Page extract:
···

Wednesday’s official announcement of a two-year deal for Arsene Wenger was hardly unexpected, even before the leaks that preceded it; a common ploy these days to dilute the effect of a statement that the authors know won’t meet with universal approval.

A growing section of Arsenal fans have gathered under the ‘Wenger out’ banner recently — and I was among them, metaphorically, if not actually physically. A large majority of my fellow Arsenal Supporters’ Trust (AST) members were with me, feeling that, while Arsene has a magnificent past, his time is gone.

A week is a long time in football, though, and an FA Cup win can change perceptions. It seems churlish — and to fans of other clubs reeks of an inflated sense of entitlement — to want to be rid of a manager who has just delivered a third FA Cup in four seasons.

Silverware is, after all, what football is all about. There were plenty of trophy cabinet jokes aimed at Arsenal through the drought of 2005-14, so I embrace the new reality of Arsenal as ‘Cup Kings’, and, personally, I’d be okay (maybe not happy) with Arsene being rewarded with a one-year deal. The AST’s upcoming end-of-season survey will reveal how many agree with that.

···

Your goal:
List every stretch of time that the column on Arsene Wenger's contract gives as a length or a span of years. Rely solely on the column about Arsene Wenger's contract when responding.

Data records:
···

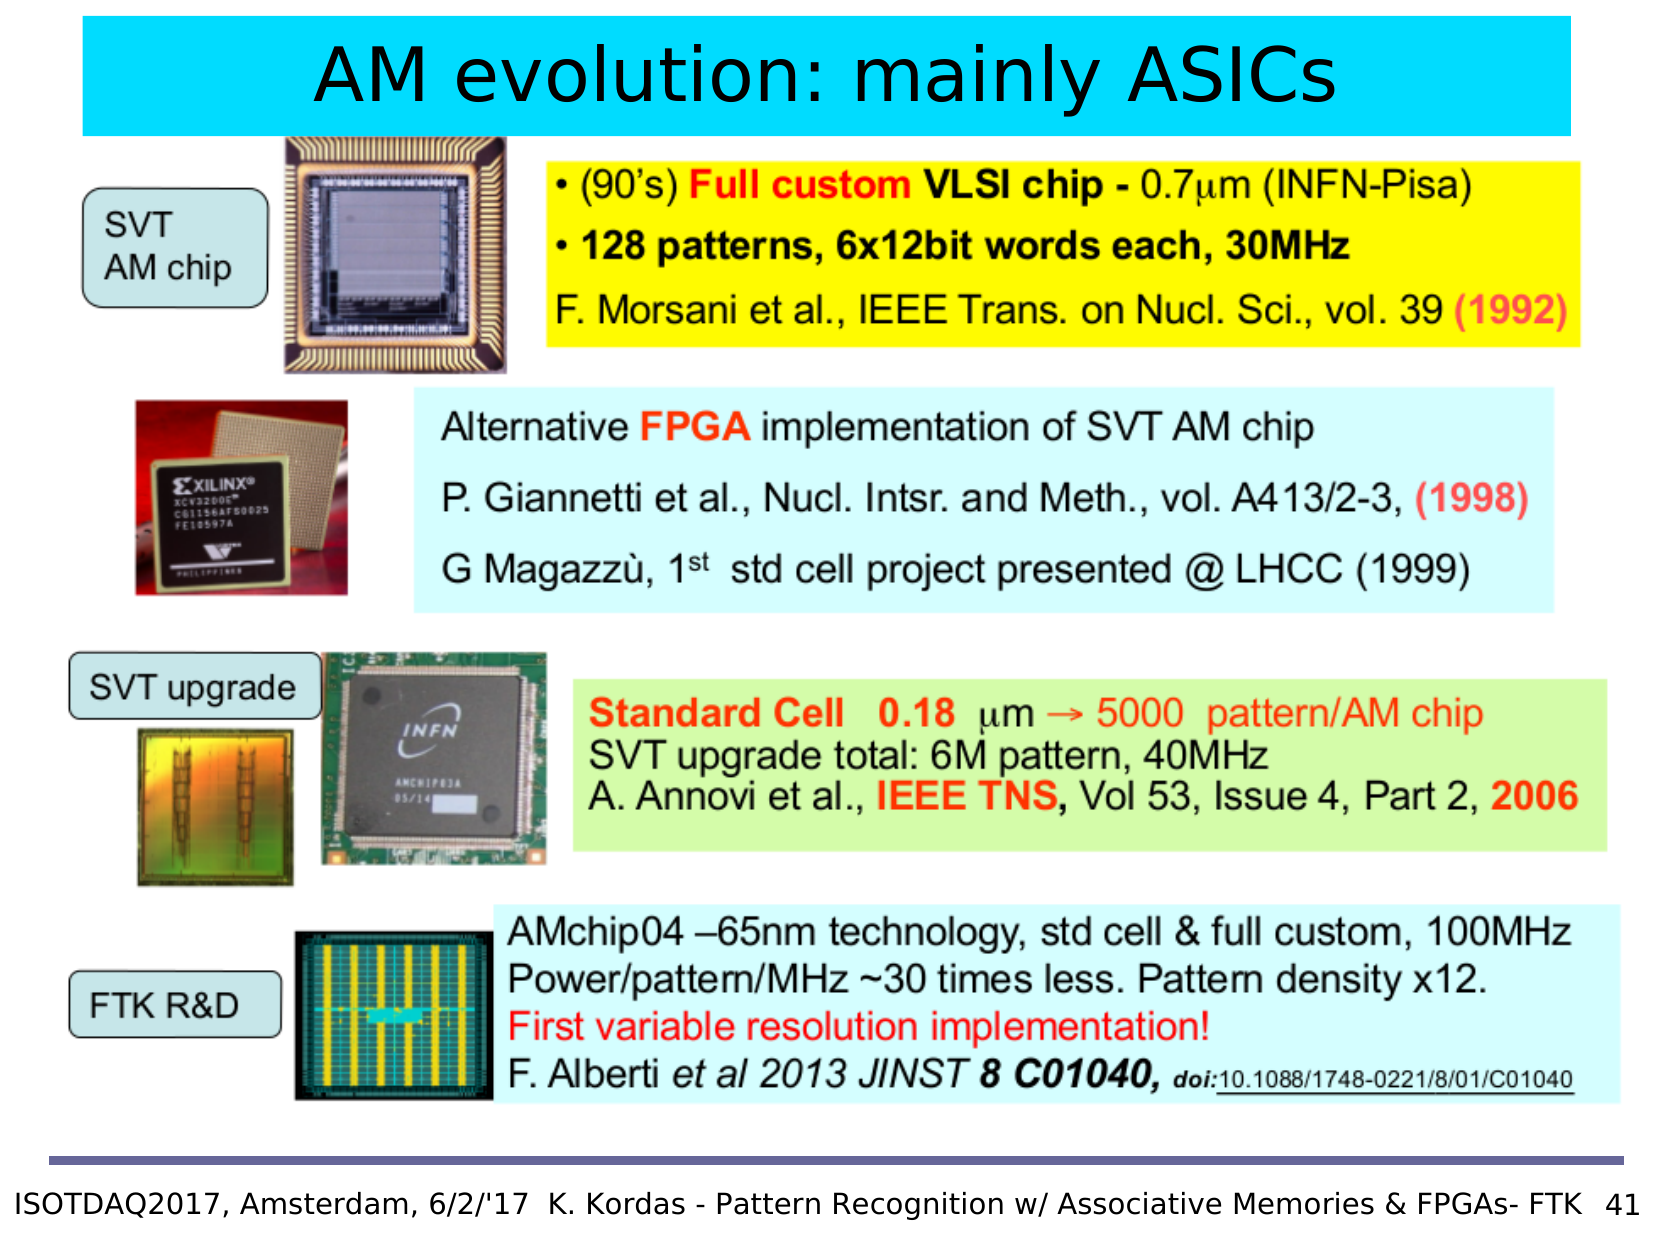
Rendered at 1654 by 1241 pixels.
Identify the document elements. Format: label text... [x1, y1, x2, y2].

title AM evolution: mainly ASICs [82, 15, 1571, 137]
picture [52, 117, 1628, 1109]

···

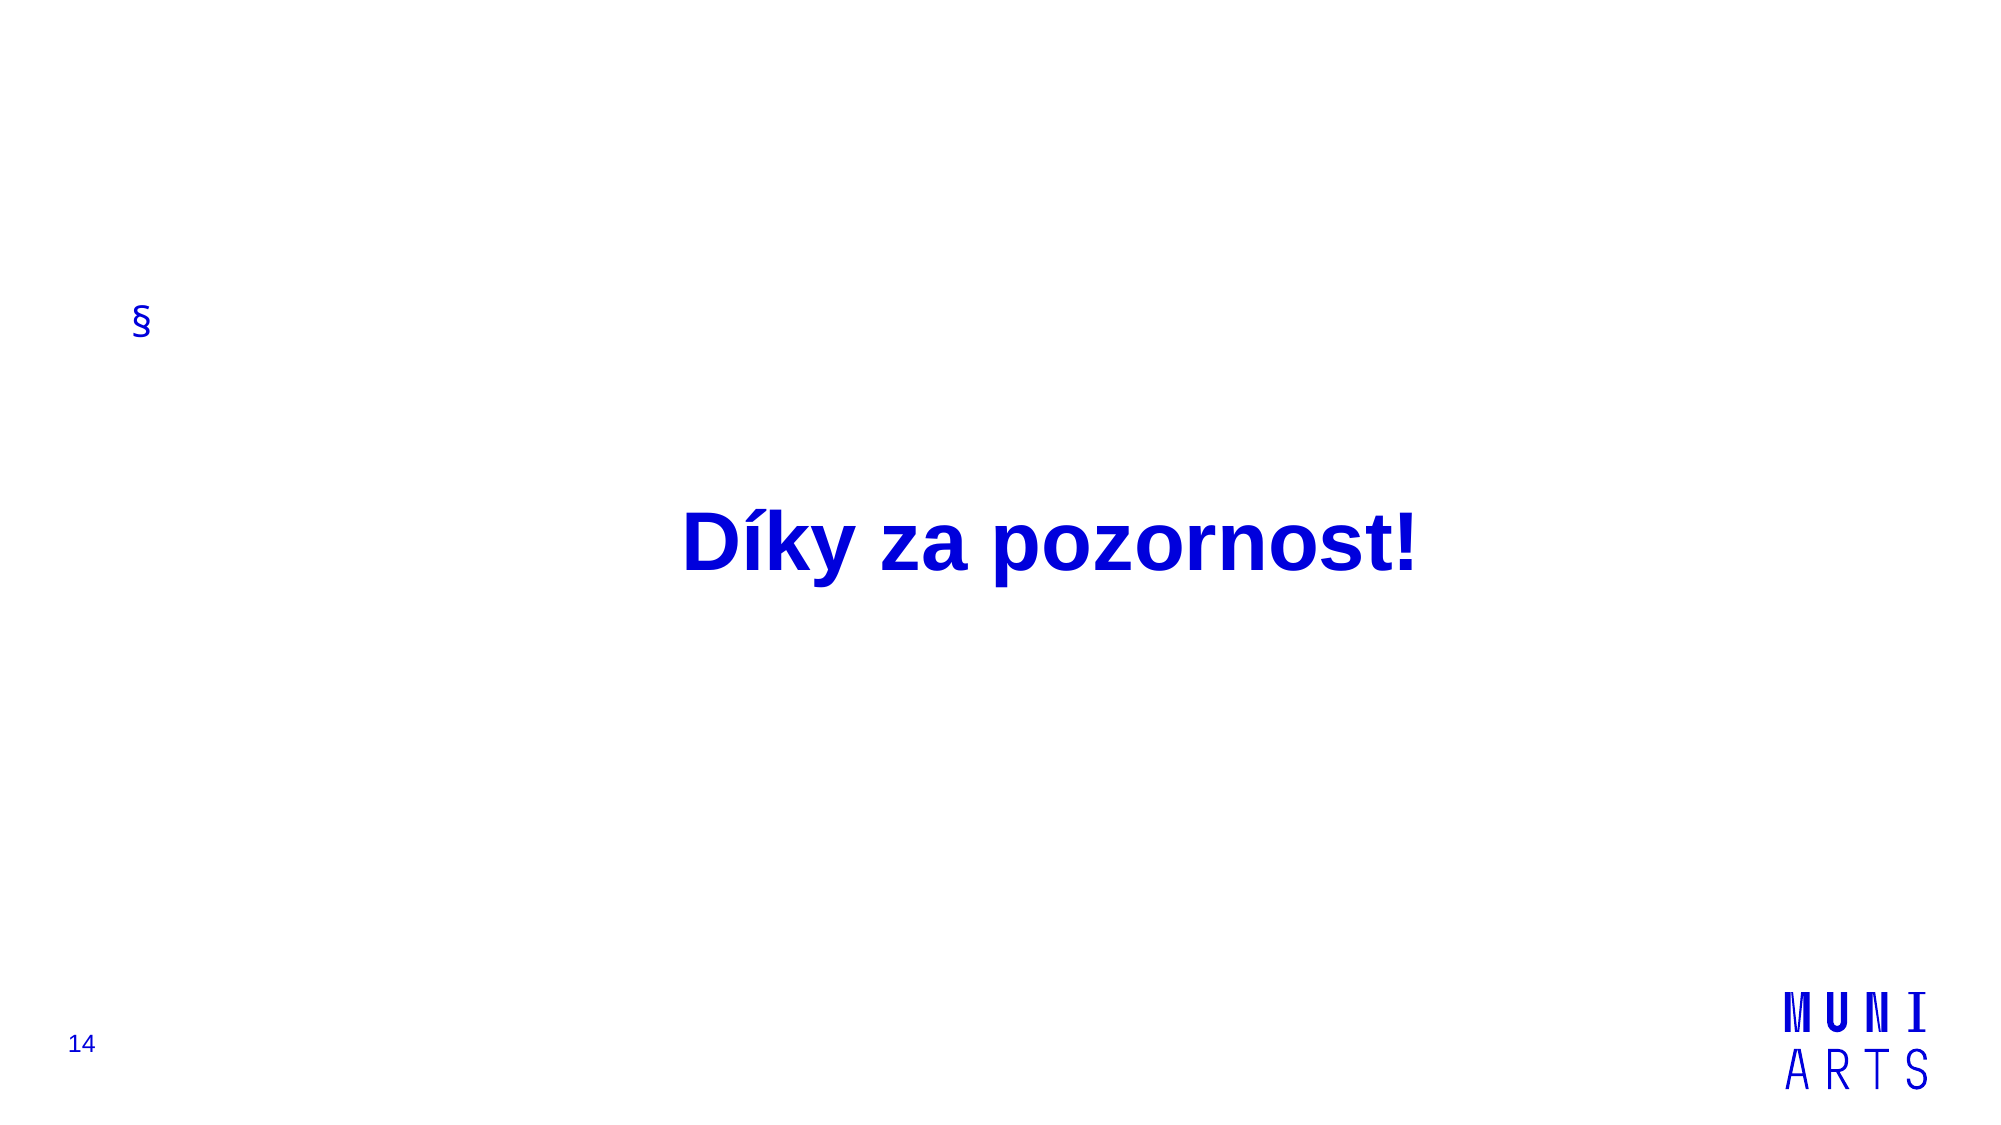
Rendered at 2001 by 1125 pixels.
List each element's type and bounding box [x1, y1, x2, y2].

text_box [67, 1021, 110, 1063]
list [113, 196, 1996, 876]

···

Answer:
- two-year (the deal announced for Arsene Wenger)
- a week
- four seasons
- 2005-14 (the trophy drought)
- one-year (the deal the writer would accept)